I'm not convinced that giving already released hardware as the main prizes is
a good idea. From my point of view, people don't choose to compete for the
main prizes like they do for sponsor ones, and forcing them to take an Oculus
Rift or something of the like that they could just buy if they wanted seems a
little suboptimal. However, getting unreleased hardware is a value add in my
book, and was something we considered for the latest PennApps with Myo,
although they couldn't make the delivery date in the end.

Sponsor prizes are tricky. One thing we've done at PennApps is encourage more
vaguely themed prizes rather than ones that reward the use of a specific
company's API. OTOH, we're not ready to entirely restrict API-centric prizes
since I do believe that for less "sexy" companies it is a value add (the
writers behind this article both came from arguably "sexy" companies), and the
competition for sponsor dollars is such that the negatives mentioned in the
article about sponsor prizes do not outweigh the cost of removing them for us.

------
morgante
I'd like to think I'm a fairly passionate programmer, but I prefer cash
prizes. Maybe not obscenely large ones (I'm looking at you, Salesforce), but
all the prizes at major university hackathons seem totally reasonable.
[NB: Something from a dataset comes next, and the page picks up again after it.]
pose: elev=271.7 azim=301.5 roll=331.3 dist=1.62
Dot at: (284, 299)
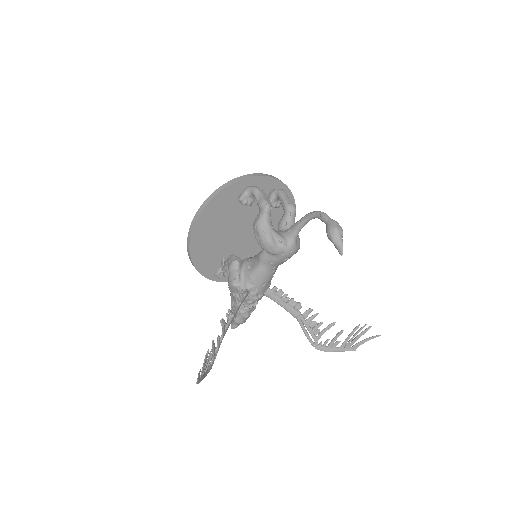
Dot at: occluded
A well-organized hackathon is fairly bifurcated. You have new hackers who are
there to learn and experienced hackers who want to tackle an ambitious
project. For both groups, I think large cash prizes are useful. For the
newbies, even if they're not planning to win, the prizes reinforce the message
that hacking is something useful and worth pursuing (helping to counteract the
societal narrative of geeks being lame). For experienced hackers, prizes are a
way of affirming that you've accomplished something amazing, particularly
since most of the coolest hacks will never generate other compensation for the
creators.

My personal reason for not liking product prizes is an objection to the
accumulation of stuff. I really don't need yet another Arduino (won too many
already) and would much rather use the money to take my family out for a nice
dinner/etc. Most people don't need more _things_.
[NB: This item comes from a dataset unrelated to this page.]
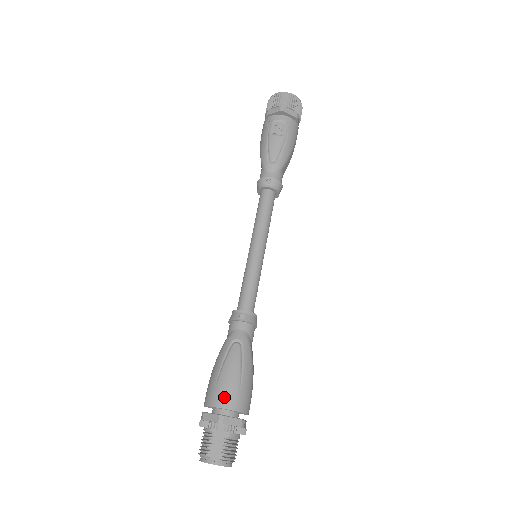
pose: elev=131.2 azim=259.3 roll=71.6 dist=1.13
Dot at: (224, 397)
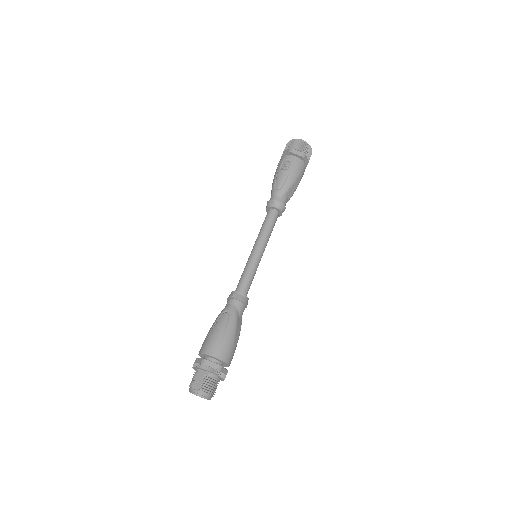
Dot at: (209, 347)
The idea of experience prizes (a trip somewhere) is a good one though.

------
jefflinwood
I'm not sure if prizes are really all that at hackathons - one big downside is
that if you end up not winning any prizes, it makes the hackathon a bit of a
downer, even if you ended up making something cool.

I actually prefer doing something fun at hackathons - case in point, the
recent create a music app for Slash hackathon during SXSW, where I ditched my
original idea to play with Qualcomm's beacon technology instead.

My biggest complaint about hackathons is if the hackathon is actually judged
as a business pitch-a-thon, and that part wasn't clear at the beginning.